Is education the filling of a pail, or the lighting of a fire? As an educator for nearly 50 years my views have certainly changed over the decades. Most of my career was spent passionately trying to fill the pails in front of me. However, I've learned that teaching and learning are two very different things. Those who "teach" are right to be afraid of AI. It can indeed be used to "cheat". It's a threat, like a thief coming in to steal the dragon's hoard that has been passionately amassed over the years. Small wonder that teachers want to use all sorts of new technologies to detect and thwart that threat.

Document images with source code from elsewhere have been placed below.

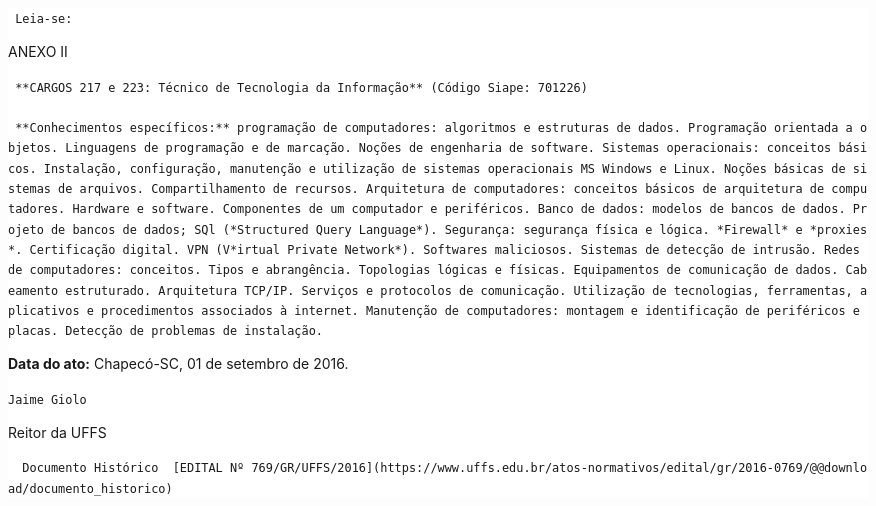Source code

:      Leia-se:

 ANEXO II

     **CARGOS 217 e 223: Técnico de Tecnologia da Informação** (Código Siape: 701226)

     **Conhecimentos específicos:** programação de computadores: algoritmos e estruturas de dados. Programação orientada a objetos. Linguagens de programação e de marcação. Noções de engenharia de software. Sistemas operacionais: conceitos básicos. Instalação, configuração, manutenção e utilização de sistemas operacionais MS Windows e Linux. Noções básicas de sistemas de arquivos. Compartilhamento de recursos. Arquitetura de computadores: conceitos básicos de arquitetura de computadores. Hardware e software. Componentes de um computador e periféricos. Banco de dados: modelos de bancos de dados. Projeto de bancos de dados; SQl (*Structured Query Language*). Segurança: segurança física e lógica. *Firewall* e *proxies*. Certificação digital. VPN (V*irtual Private Network*). Softwares maliciosos. Sistemas de detecção de intrusão. Redes de computadores: conceitos. Tipos e abrangência. Topologias lógicas e físicas. Equipamentos de comunicação de dados. Cabeamento estruturado. Arquitetura TCP/IP. Serviços e protocolos de comunicação. Utilização de tecnologias, ferramentas, aplicativos e procedimentos associados à internet. Manutenção de computadores: montagem e identificação de periféricos e placas. Detecção de problemas de instalação.

      

   **Data do ato:** Chapecó-SC, 01 de setembro de 2016.   
 

    Jaime Giolo   
 Reitor da UFFS 

      Documento Histórico  [EDITAL Nº 769/GR/UFFS/2016](https://www.uffs.edu.br/atos-normativos/edital/gr/2016-0769/@@download/documento_historico)     
      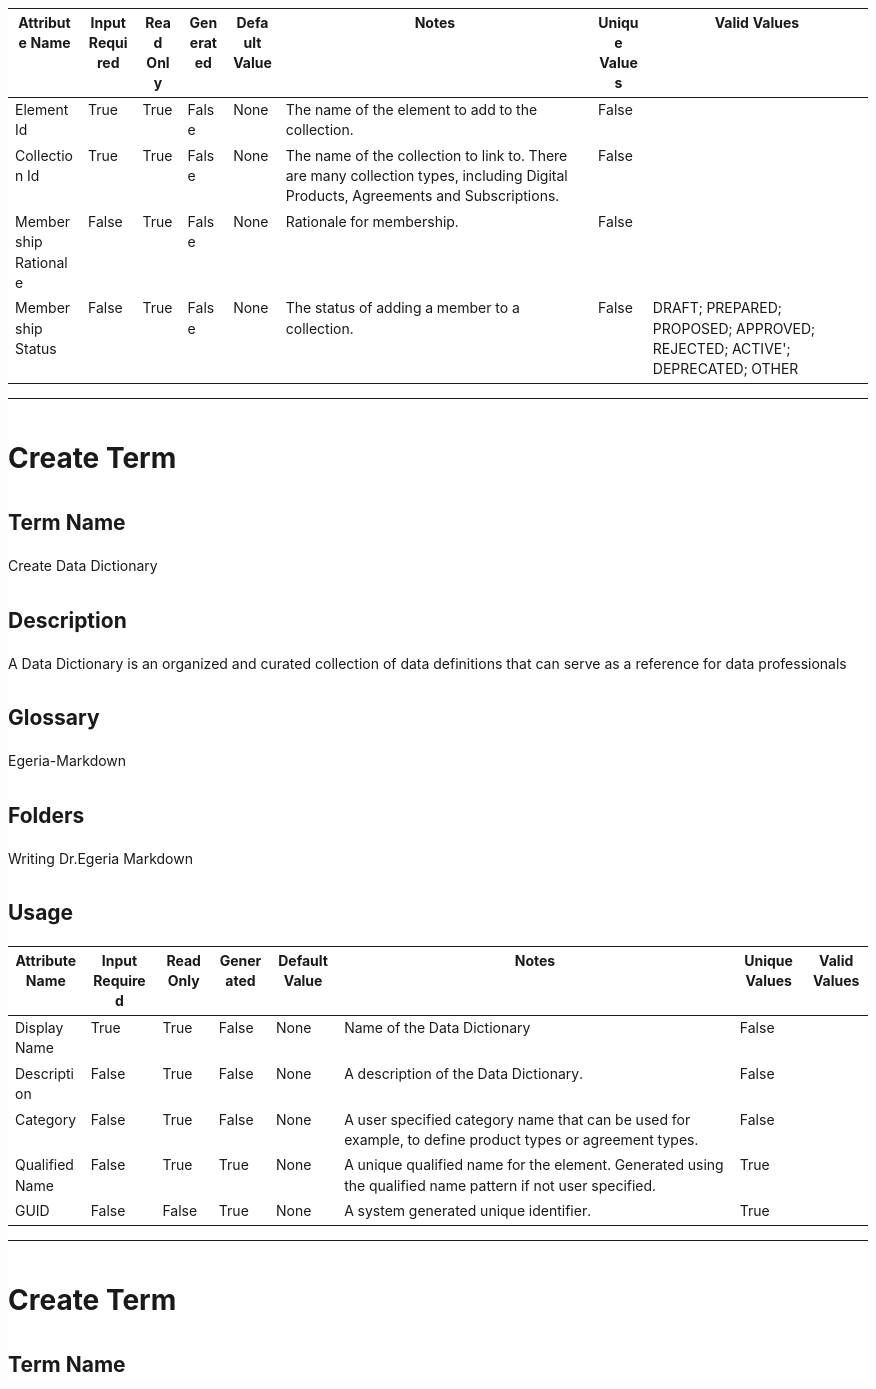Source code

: | Attribute Name | Input Required | Read Only | Generated | Default Value | Notes | Unique Values | Valid Values | 
|-------------|-------------|-------------|-------------|-------------|-------------|-------------|-------------|
| Element Id | True | True | False | None | The name of the element to add to the collection. | False |  | 
| Collection Id | True | True | False | None | The name of the collection to link to. There are many collection types, including Digital Products, Agreements and Subscriptions. | False |  | 
| Membership Rationale | False | True | False | None | Rationale for membership. | False |  | 
| Membership Status | False | True | False | None | The status of adding a member to a collection. | False | DRAFT; PREPARED; PROPOSED; APPROVED; REJECTED; ACTIVE'; DEPRECATED; OTHER | 


___

# Create Term
## Term Name

Create Data Dictionary

## Description

A Data Dictionary is an organized and curated collection of data definitions that can serve as a reference for data professionals

## Glossary

Egeria-Markdown

## Folders

Writing Dr.Egeria Markdown

## Usage

| Attribute Name | Input Required | Read Only | Generated | Default Value | Notes | Unique Values | Valid Values | 
|-------------|-------------|-------------|-------------|-------------|-------------|-------------|-------------|
| Display Name | True | True | False | None | Name of the Data Dictionary | False |  | 
| Description | False | True | False | None | A description of the Data Dictionary. | False |  | 
| Category | False | True | False | None | A user specified category name that can be used for example, to define product types or agreement types. | False |  | 
| Qualified Name | False | True | True | None | A unique qualified name for the element. Generated using the qualified name pattern  if not user specified. | True |  | 
| GUID | False | False | True | None | A system generated unique identifier. | True |  | 


___

# Create Term
## Term Name

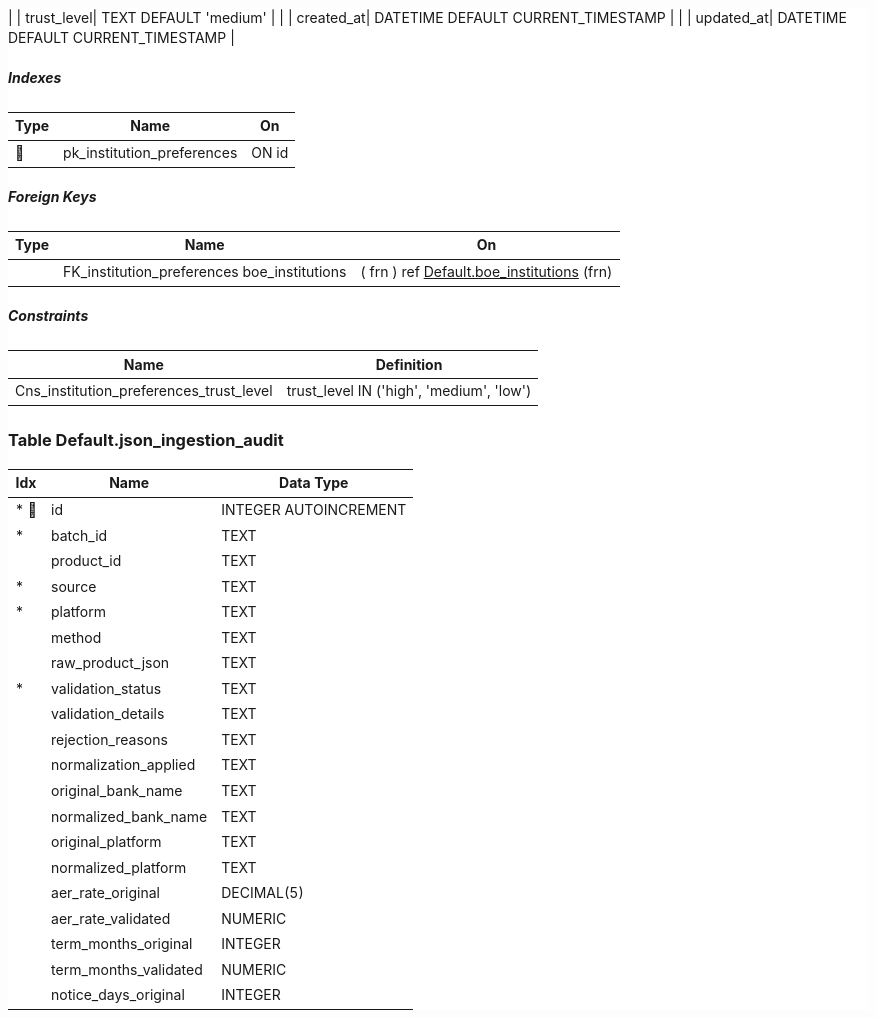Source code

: |  | trust\_level| TEXT  DEFAULT 'medium' |
|  | created\_at| DATETIME  DEFAULT CURRENT_TIMESTAMP |
|  | updated\_at| DATETIME  DEFAULT CURRENT_TIMESTAMP |


##### Indexes 
|Type |Name |On |
|---|---|---|
| &#128273;  | pk\_institution\_preferences | ON id|

##### Foreign Keys
|Type |Name |On |
|---|---|---|
|  | FK_institution_preferences boe_institutions | ( frn ) ref [Default.boe\_institutions](#boe\_institutions) (frn) |


##### Constraints
|Name |Definition |
|---|---|
| Cns_institution_preferences_trust_level | trust\_level IN ('high', 'medium', 'low') |




### Table Default.json_ingestion_audit 
|Idx |Name |Data Type |
|---|---|---|
| * &#128273;  | id| INTEGER AUTOINCREMENT |
| * | batch\_id| TEXT  |
|  | product\_id| TEXT  |
| * | source| TEXT  |
| * | platform| TEXT  |
|  | method| TEXT  |
|  | raw\_product\_json| TEXT  |
| * | validation\_status| TEXT  |
|  | validation\_details| TEXT  |
|  | rejection\_reasons| TEXT  |
|  | normalization\_applied| TEXT  |
|  | original\_bank\_name| TEXT  |
|  | normalized\_bank\_name| TEXT  |
|  | original\_platform| TEXT  |
|  | normalized\_platform| TEXT  |
|  | aer\_rate\_original| DECIMAL(5)  |
|  | aer\_rate\_validated| NUMERIC  |
|  | term\_months\_original| INTEGER  |
|  | term\_months\_validated| NUMERIC  |
|  | notice\_days\_original| INTEGER  |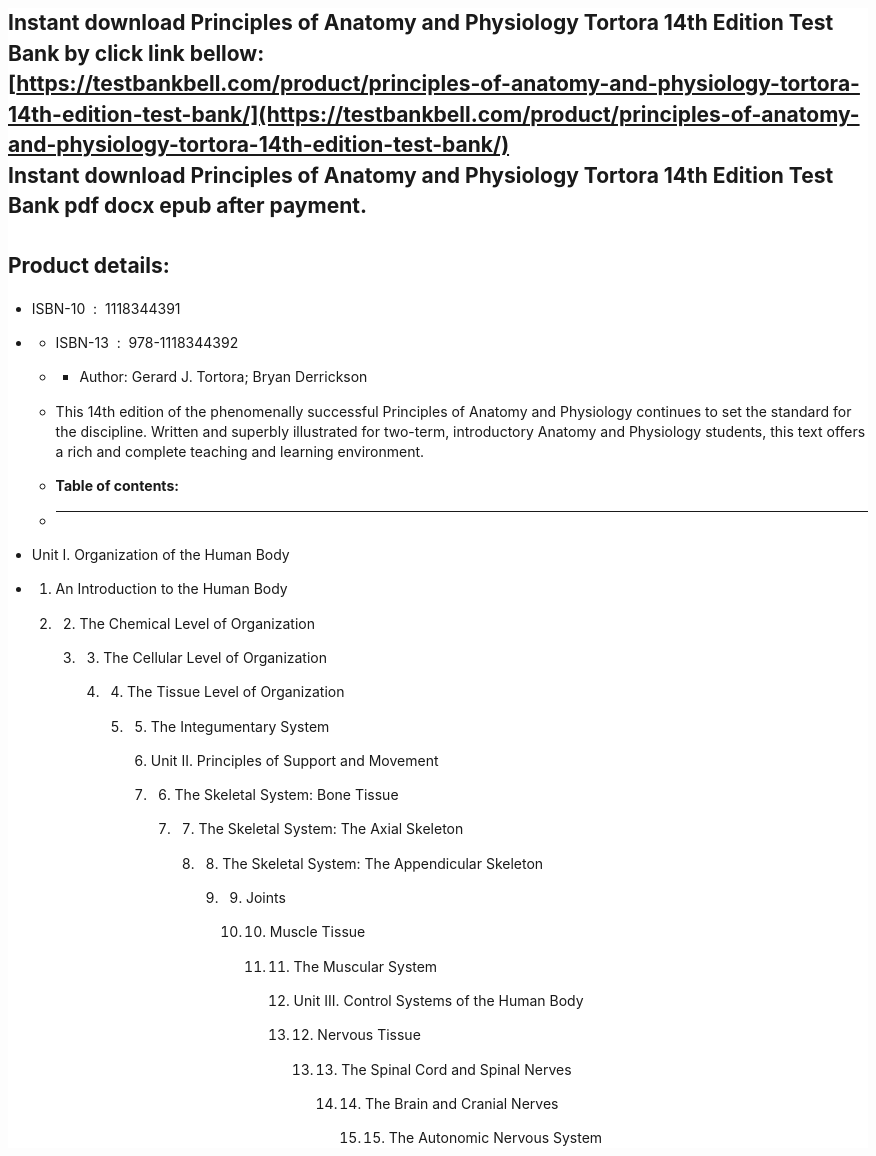 Instant download **Principles of Anatomy and Physiology Tortora 14th Edition Test Bank** by click link bellow:  
[https://testbankbell.com/product/principles-of-anatomy-and-physiology-tortora-14th-edition-test-bank/](https://testbankbell.com/product/principles-of-anatomy-and-physiology-tortora-14th-edition-test-bank/)  
**Instant download Principles of Anatomy and Physiology Tortora 14th Edition Test Bank pdf docx epub after payment.**
---------------------------------------------------------------------------------------------------------------------


**Product details:**
--------------------


* ISBN-10 ‏ : ‎ 1118344391
* * ISBN-13 ‏ : ‎ 978-1118344392
  * * Author: Gerard J. Tortora; Bryan Derrickson
   
  * This 14th edition of the phenomenally successful Principles of Anatomy and Physiology continues to set the standard for the discipline. Written and superbly illustrated for two-term, introductory Anatomy and Physiology students, this text offers a rich and complete teaching and learning environment.
  * **Table of contents:**
  * ----------------------
 
* Unit I. Organization of the Human Body

* 1. An Introduction to the Human Body
 
  2. 2. The Chemical Level of Organization
    
     3. 3. The Cellular Level of Organization
       
        4. 4. The Tissue Level of Organization
          
           5. 5. The Integumentary System
             
              6. Unit II. Principles of Support and Movement
             
              7. 6. The Skeletal System: Bone Tissue
                
                 7. 7. The Skeletal System: The Axial Skeleton
                   
                    8. 8. The Skeletal System: The Appendicular Skeleton
                      
                       9. 9. Joints
                         
                          10. 10. Muscle Tissue
                             
                              11. 11. The Muscular System
                                 
                                  12. Unit III. Control Systems of the Human Body
                                 
                                  13. 12. Nervous Tissue
                                     
                                      13. 13. The Spinal Cord and Spinal Nerves
                                         
                                          14. 14. The Brain and Cranial Nerves
                                             
                                              15. 15. The Autonomic Nervous System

However, I am now working with educators who cause learning, but who do not teach! They are not "filling the pail" but instead are lighting the fires of learning. They aren’t threatened by AI, in fact, for their learners, AI is an incredible tool, allowing for hyperpersonalization, as well as voice and choice that were unimaginable before. One of the major factors has been their openness to transitioning away from a “deficit-based” grading system in favor of an “asset-based” approach. Students are not assessed on their “performance” on assignments, but instead are assessed on clearly defined proficiency standards which exist outside of the curriculum, the syllabus or the calendar.
Whether or not “deceptive assessment” is a good or bad idea is not the issue. The problem is deeper. AI is forcing us to look more deeply at the very notion of assessment itself. Thanks to AI we have the chance to stop looking for more and more precise ways to assess the success of instruction and can focus on truly assessing the learning that AI is making possible.